Your assignment. Your response should be an exact transcription of the data, images excluded.

• • • •

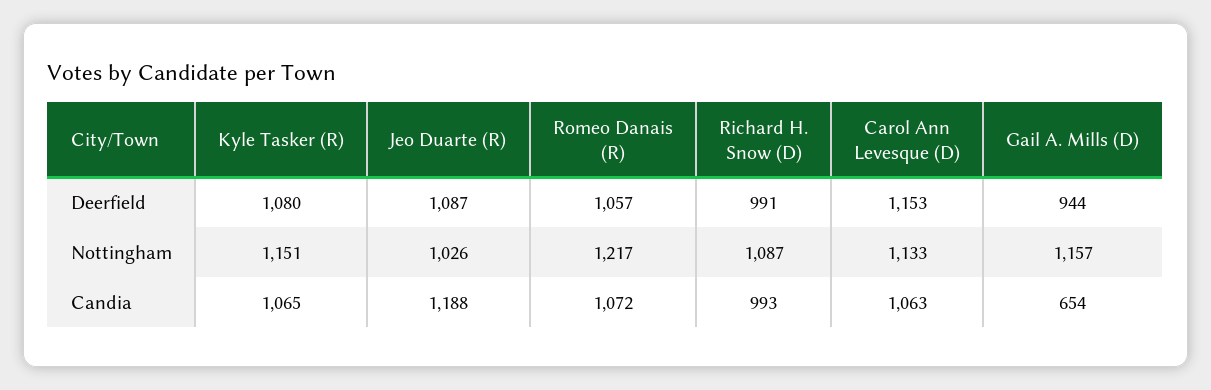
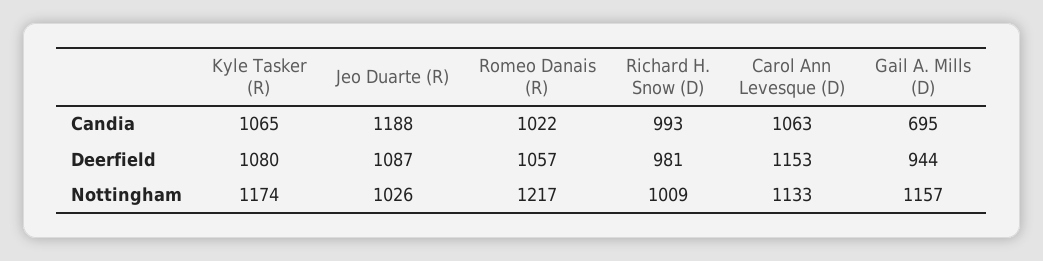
  {
    "Kyle Tasker (R)": {
      "Deerfield": 1080,
-     "Nottingham": 1151,
+     "Nottingham": 1174,
      "Candia": 1065
    },
    "Jeo Duarte (R)": {
      "Deerfield": 1087,
      "Nottingham": 1026,
      "Candia": 1188
    },
    "Romeo Danais (R)": {
      "Deerfield": 1057,
      "Nottingham": 1217,
-     "Candia": 1072
+     "Candia": 1022
    },
    "Richard H. Snow (D)": {
-     "Deerfield": 991,
+     "Deerfield": 981,
-     "Nottingham": 1087,
+     "Nottingham": 1009,
      "Candia": 993
    },
    "Carol Ann Levesque (D)": {
      "Deerfield": 1153,
      "Nottingham": 1133,
      "Candia": 1063
    },
    "Gail A. Mills (D)": {
      "Deerfield": 944,
      "Nottingham": 1157,
-     "Candia": 654
+     "Candia": 695
    }
  }

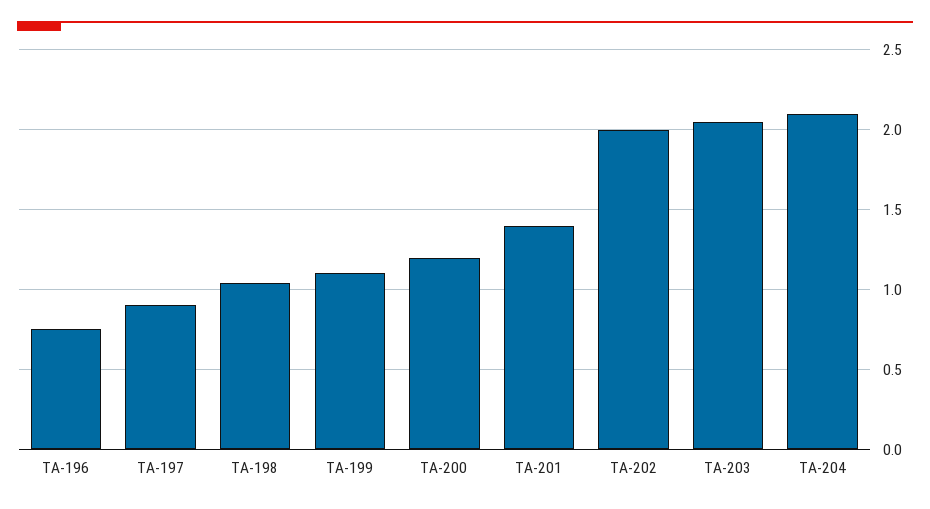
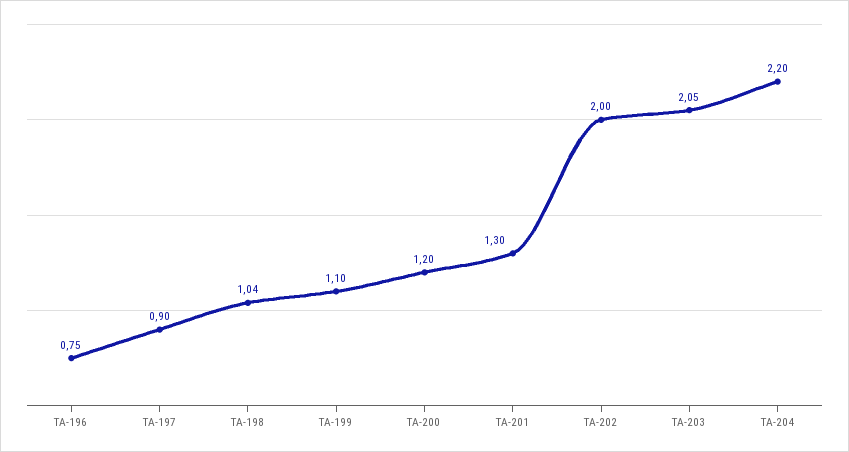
  {
    "TA-196": 0.75,
    "TA-197": 0.9,
    "TA-198": 1.04,
    "TA-199": 1.1,
    "TA-200": 1.2,
-   "TA-201": 1.4,
+   "TA-201": 1.3,
    "TA-202": 2,
    "TA-203": 2.05,
-   "TA-204": 2.1
+   "TA-204": 2.2
  }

• • • •

Completed exercise.
  {
    "Kyle Tasker (R)": {
      "Deerfield": 1080,
-     "Nottingham": 1151,
+     "Nottingham": 1174,
      "Candia": 1065
    },
    "Jeo Duarte (R)": {
      "Deerfield": 1087,
      "Nottingham": 1026,
      "Candia": 1188
    },
    "Romeo Danais (R)": {
      "Deerfield": 1057,
      "Nottingham": 1217,
-     "Candia": 1072
+     "Candia": 1022
    },
    "Richard H. Snow (D)": {
-     "Deerfield": 991,
+     "Deerfield": 981,
-     "Nottingham": 1087,
+     "Nottingham": 1009,
      "Candia": 993
    },
    "Carol Ann Levesque (D)": {
      "Deerfield": 1153,
      "Nottingham": 1133,
      "Candia": 1063
    },
    "Gail A. Mills (D)": {
      "Deerfield": 944,
      "Nottingham": 1157,
-     "Candia": 654
+     "Candia": 695
    }
  }

  {
    "TA-196": 0.75,
    "TA-197": 0.9,
    "TA-198": 1.04,
    "TA-199": 1.1,
    "TA-200": 1.2,
-   "TA-201": 1.4,
+   "TA-201": 1.3,
    "TA-202": 2,
    "TA-203": 2.05,
-   "TA-204": 2.1
+   "TA-204": 2.2
  }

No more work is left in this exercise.